Whimsical, alluring, and animated, a string ensemble (Femi Olawoyin, Uzoma Chidimma, John Jesuyemi, Grace Obasi, Dansu Oluwatosin, George Emmanuel, John Ayorinde, and Godwin Ude) stormed the stage in their white and black attire to delivered the famous tune of Leroy Anderson, ‘Plink, Plank, Plunk’. In one accord, under the guide of a conductor, they reproduced the musical piece pitch for pitch, note for note, playing their way into the hearts of the audience.

If dexterity is any measure of talent, xylophonist Ayoola Sunmiboye enthralled with an impassioned rendition of ‘Czardas’, originally scripted by Vittorio Monti. Prior to his lauded performance, pianist MacPherson Agah had enjoyed similar adoration playing ‘Fantasiastuke’. Other performance from the likes of Anuoluwapo Bolaji (‘Ma Gbagbe Mi’), MUSON choir (’Cum Sancto Spirito’/ ‘Ise Orin N’ise Wa’) were well received, further attesting that it was truly an evening with the stars, just as the theme suggested.

With its tradition spanning 13 years, the stakes have grown for teachers to tutor with laser-focused precision that ensures all 30 students in each academic session master the art of music making within their specific fields in classical music, and to put up impressive stage performances when called upon.

With increased stakes for teachers, the requirement for admitting scholars has increased each year to match and compliment the tremendous effort of their predecessor while raising the bar for their successors.

Truly, no one student’s life has remained the same considering the level of push from the MTN Foundation; the initiative has emboldened them, sharpening their skills to compete with classical musicians from across the world.

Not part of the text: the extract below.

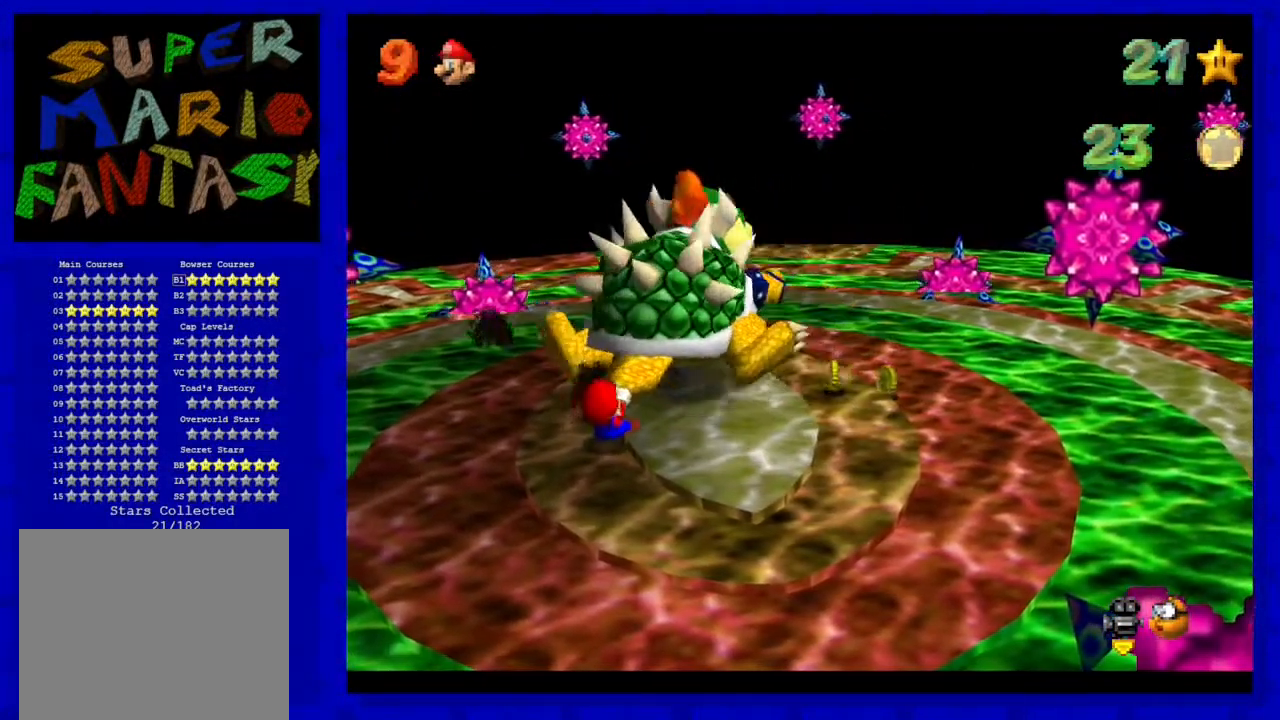
{"buttons": [], "left_stick": "down-right", "events": [[33, "left_stick", "down-left"], [100, "left_stick", "down-right"], [200, "left_stick", "up-right"], [367, "left_stick", "down-left"], [500, "left_stick", "down-right"]]}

At their recent virtual graduation ceremony traditionally held a day after the concert, Director of the MTN Foundation, Dennis Okoro expressed gratitude to the MUSON School of Music for their continued partnership that has helped talented youths hone their skills. He said, “On behalf of the MTN family, I thank you all for entrusting us with your gift through this programme. We are honoured to be part of your success story and look forward to the great things you will achieve.”

The vote of thanks did not start and end with the partners (MUSON and MTN Foundation), President of the MUSON Diploma Student’s Association (MUDISTA), Ayinde Felix Taiwo, gave the valedictory speech highlighting ways in which both bodies help propel their dreams from mere wishful thoughts to full-fledged classical musicians. In what can be termed a once in a lifetime opportunity, other members of the class of 2020, joined the virtual meeting via Zoom to mark the momentous occasion. The MUSON graduating class definitely showed a good performance. A testimony of the effective training they have received in the past two years.